You’re Frozen Again
It happened again. Your computer froze at the worst time possible. You may be asking yourself, “Why does my computer keep freezing?” The truth is there are several reasons why your computer may be freezing up. Below we have listed some of the most common reasons why your computer is freezing up and what you can do to fix it. Let’s get started!
You Have Too Many Programs Open
The number of programs you have running will affect the processing speed of your computer. If you have too many programs running, your computer will likely be moving at a sluggish pace.
Why does my computer keep freezing? It may be due to your device overheating.
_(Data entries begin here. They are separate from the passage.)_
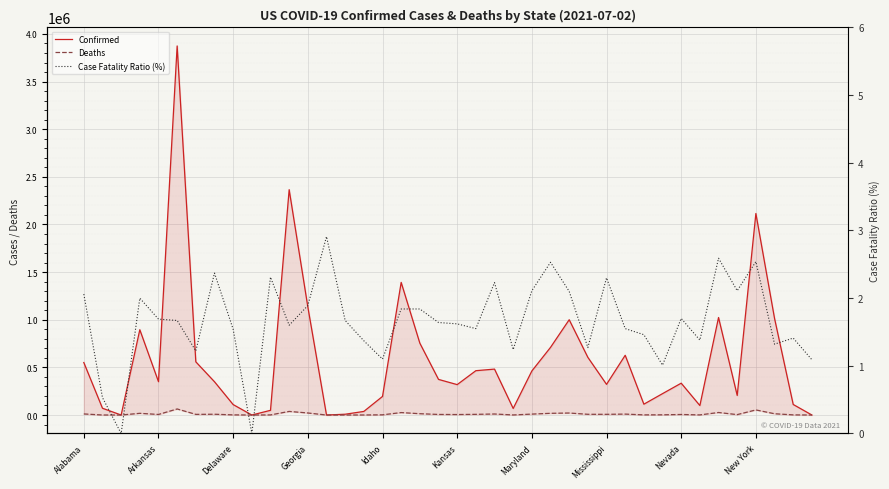

How many distinct data groups are displayed?

3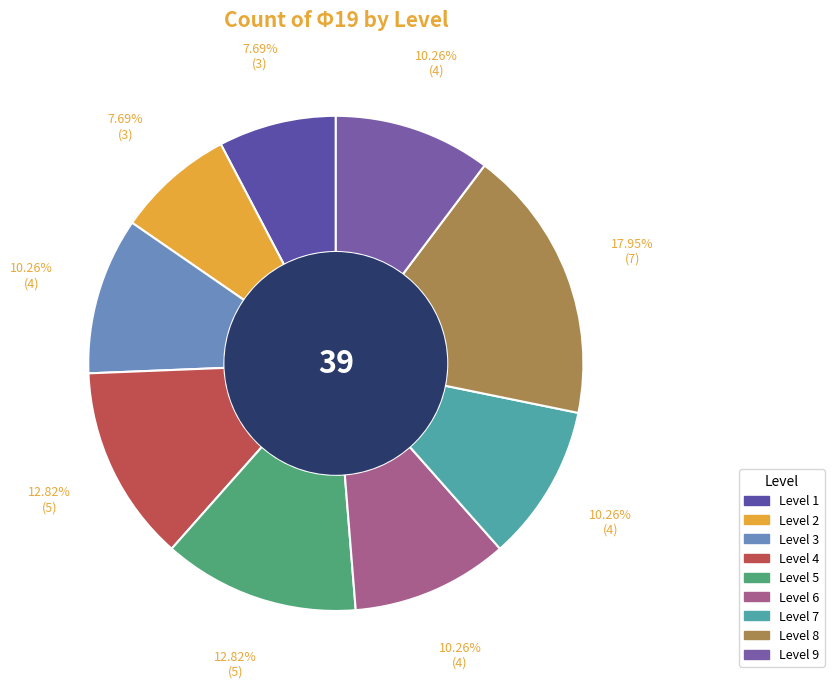

Is there a majority slice in this chart?

No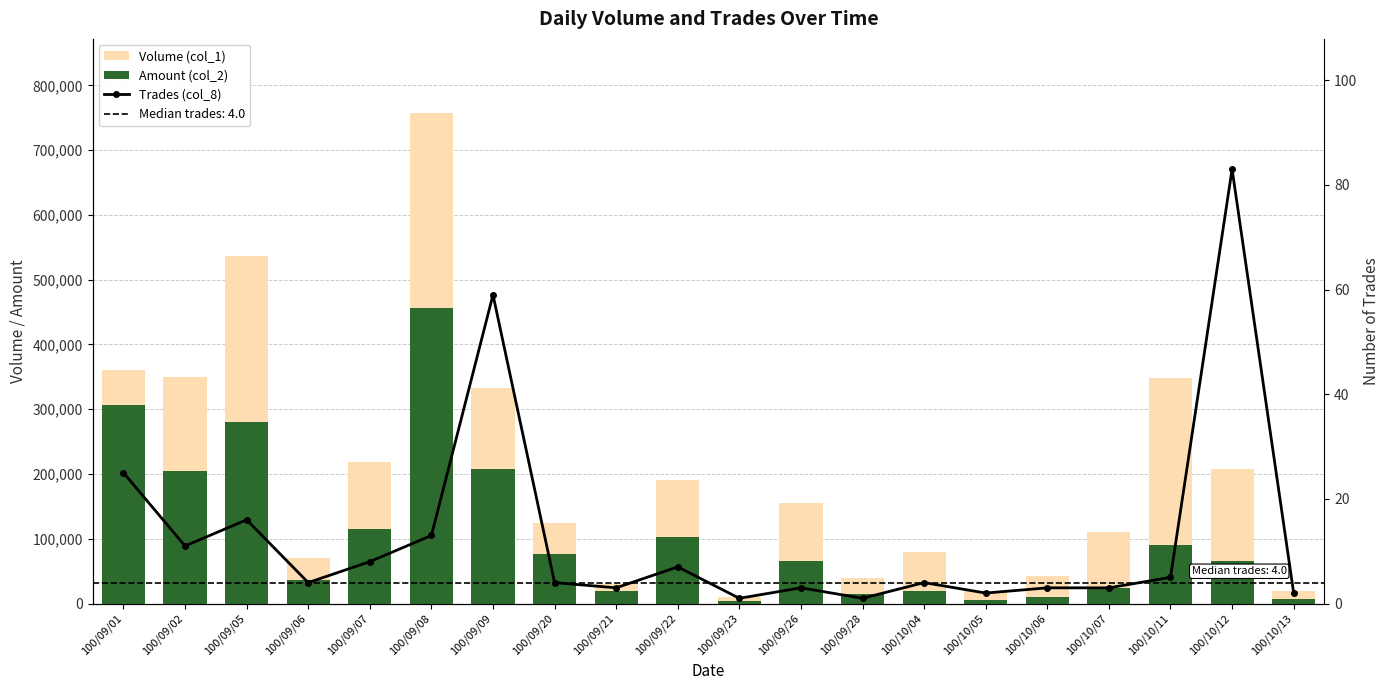

What is the total value across all series at 100/09/28?

55201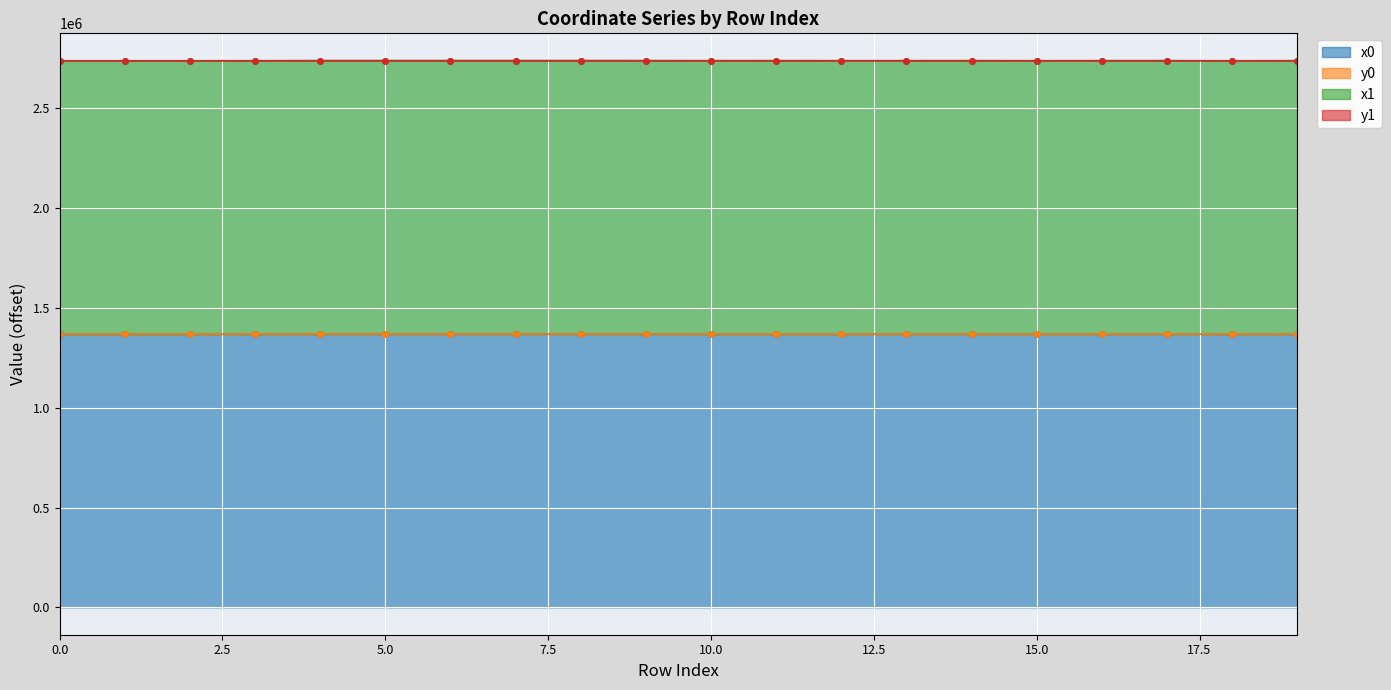

Count the number of categories in the chart.

20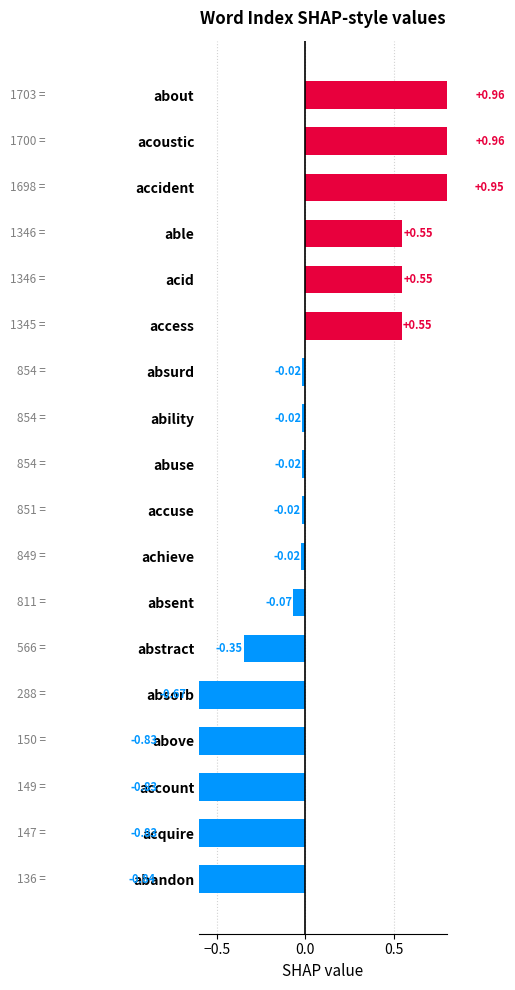

How many data points are less than 0?

12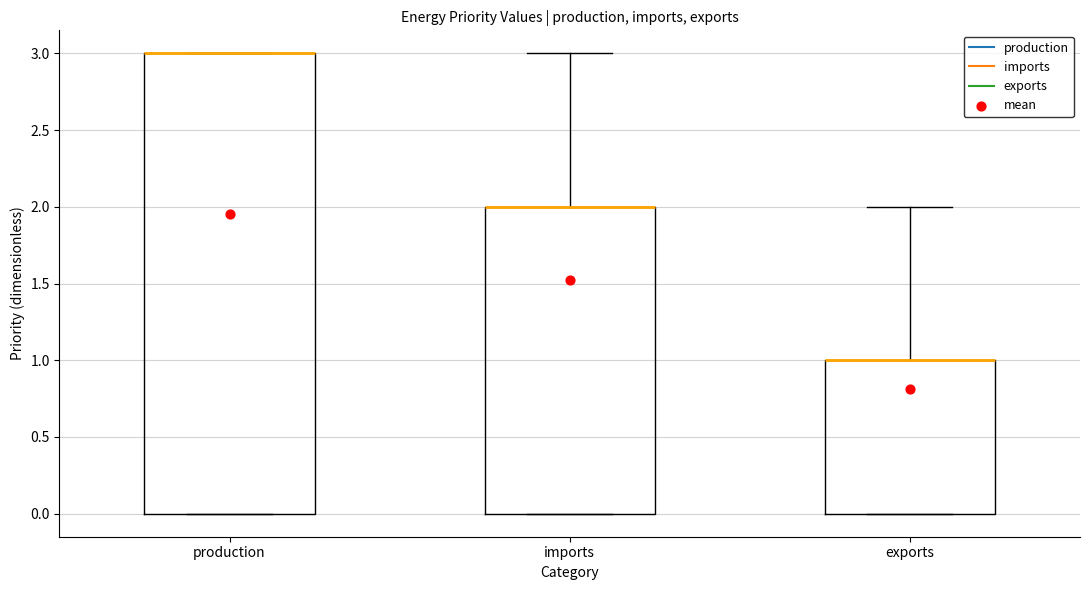

Which box is the tallest, from its lower edge to its upper edge?

production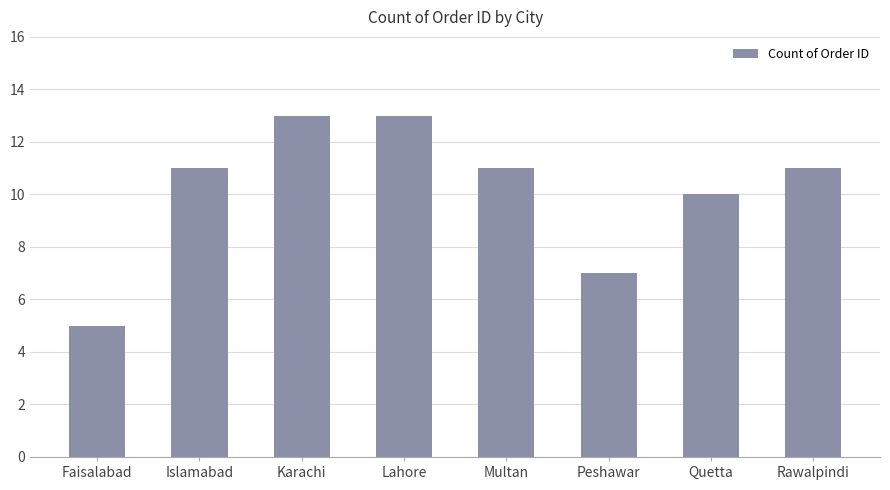

What is the label of the 3rd bar from the left?

Karachi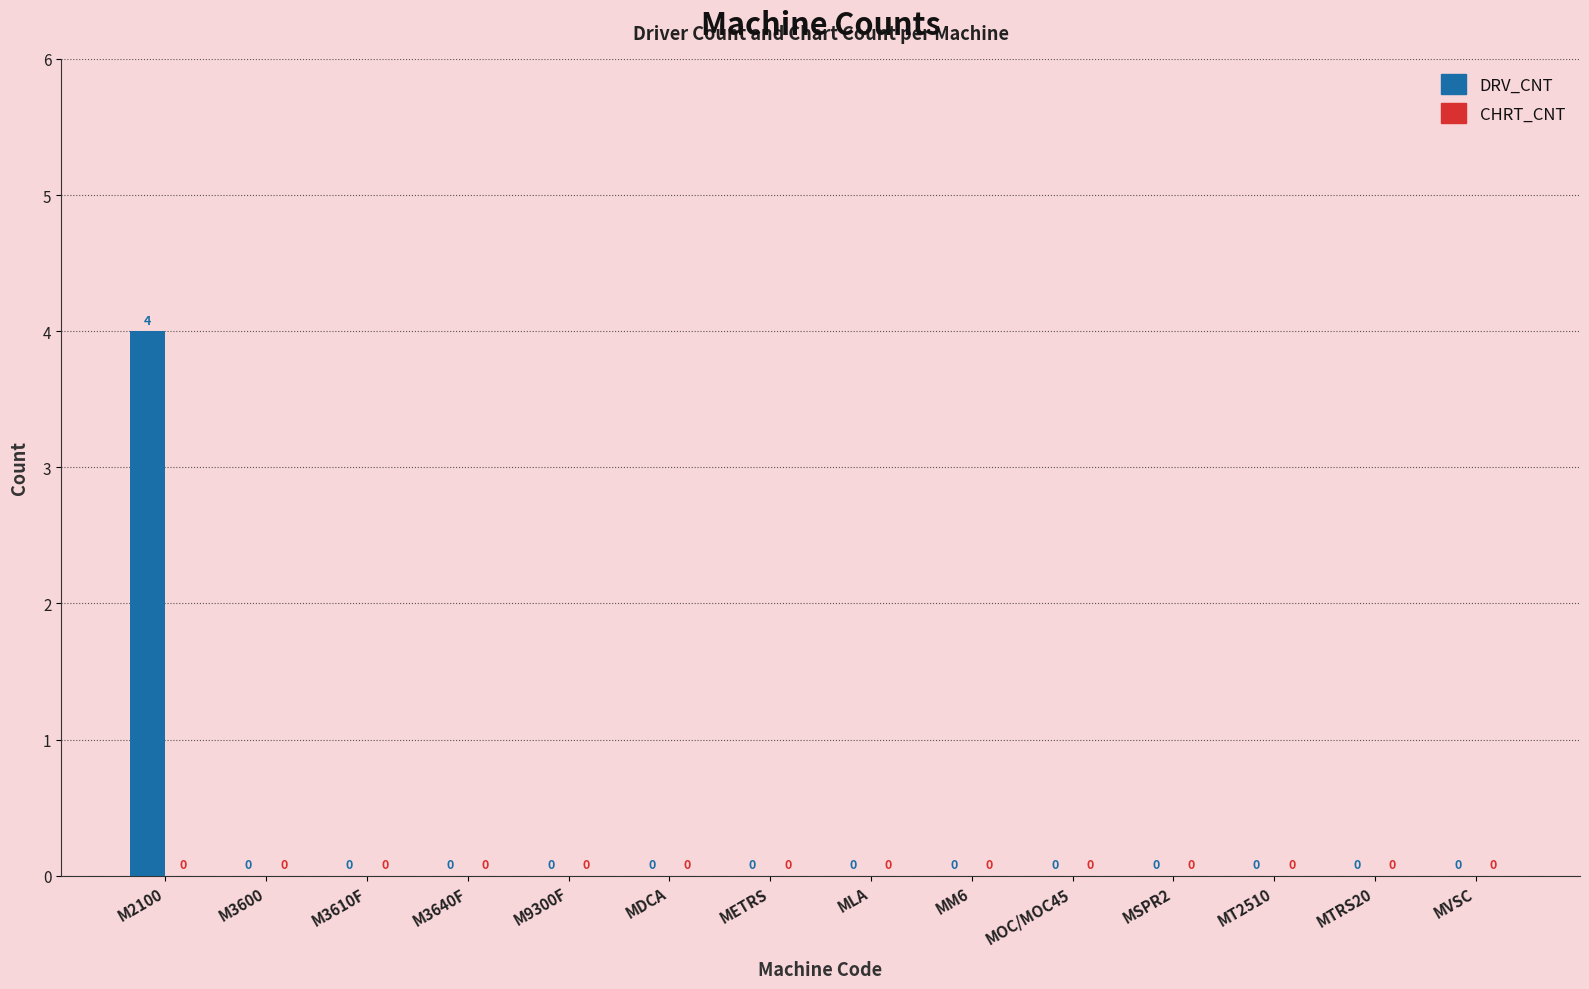

Which has a higher value, M2100 or MSPR2?

M2100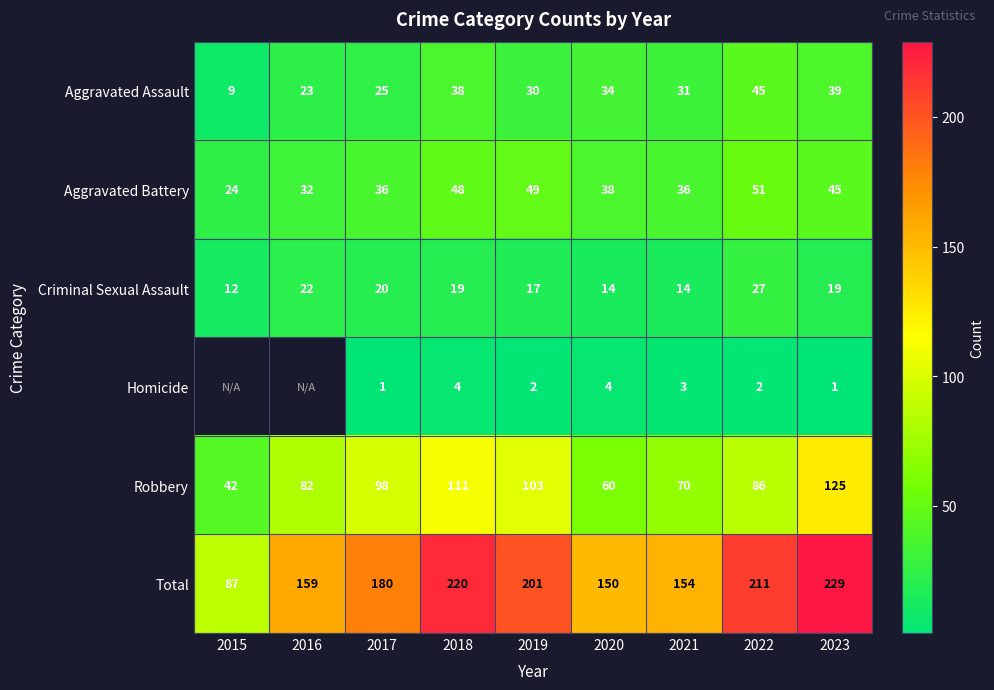

The value of Total at 2022 is 82.2. True or false?

False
If you allow your computer to overheat for too long, you may even risk damaging the integrated circuit of your system processor.
A Faulty RAM
Constantly asking yourself “why does my computer keep freezing?” It could be an issue with your RAM. Frequent computer freezing is a sign that you may have insufficient RAM. Upgrading your RAM or reinstalling your operating system could fix your problem.
External Device Issues
Whether it be a USB, mouse, or keyboard any external device with issues can be causing your computer to freeze. To uncover which device is causing your computer to freeze, you will have to use the process of elimination.
So, why does my computer keep freezing? Sadly, it could be due to a virus on your device. Be sure your security measures are up-to-date and perform an antivirus scan to detect any viruses plaguing your system.
If a virus was found on your computer, back up all necessary files to an external hard drive, update your OS, and shut it down. This can prevent further damage to your – or if the device in question is a work computer, your company’s – files. If you’re unsure about the extent to which your device has been compromised, it’s time to contact an IT Professional.
Did you know that altering BIOS settings could put your system in freeze mode? To check, reset the BIOS to default, and this should fix the issue.
Part of your problem may be that you do not have enough megabits (Mbps) in your wireless plan. The more devices and people you have using the WiFi in your home, the more megabits you will need. Things like video calls, streaming, and gaming all eat up a lot of Mbps. Talk to your provider to make sure you are operating with enough power for your own needs.
Computer issues can be frustrating, so never hesitate to reach out for professional help when you are unsure how to fix something. With technology, it is always better to be safe than sorry.